--- Activity ---
Pick every line from the data below that contains the string "input" and copy it.

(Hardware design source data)
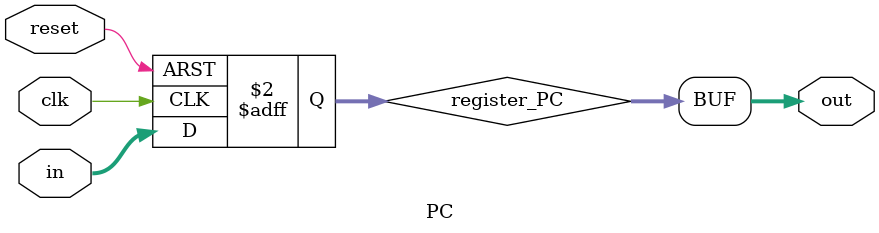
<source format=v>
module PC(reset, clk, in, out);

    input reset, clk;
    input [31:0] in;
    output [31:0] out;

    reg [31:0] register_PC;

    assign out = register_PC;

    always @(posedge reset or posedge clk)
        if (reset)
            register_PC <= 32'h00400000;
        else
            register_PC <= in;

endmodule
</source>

* * *

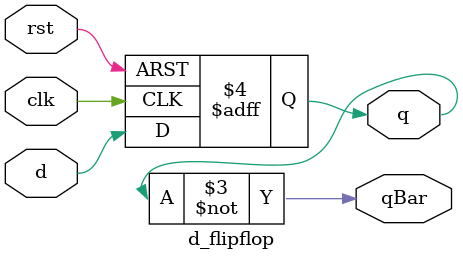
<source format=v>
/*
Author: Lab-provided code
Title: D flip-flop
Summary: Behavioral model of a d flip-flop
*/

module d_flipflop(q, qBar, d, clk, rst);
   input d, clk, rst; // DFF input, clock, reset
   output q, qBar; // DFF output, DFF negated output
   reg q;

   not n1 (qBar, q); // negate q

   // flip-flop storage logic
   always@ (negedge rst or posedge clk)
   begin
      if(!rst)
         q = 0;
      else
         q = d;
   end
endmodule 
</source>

--- The completed task ---
    input reset, clk;
    input [31:0] in;
   input d, clk, rst; // DFF input, clock, reset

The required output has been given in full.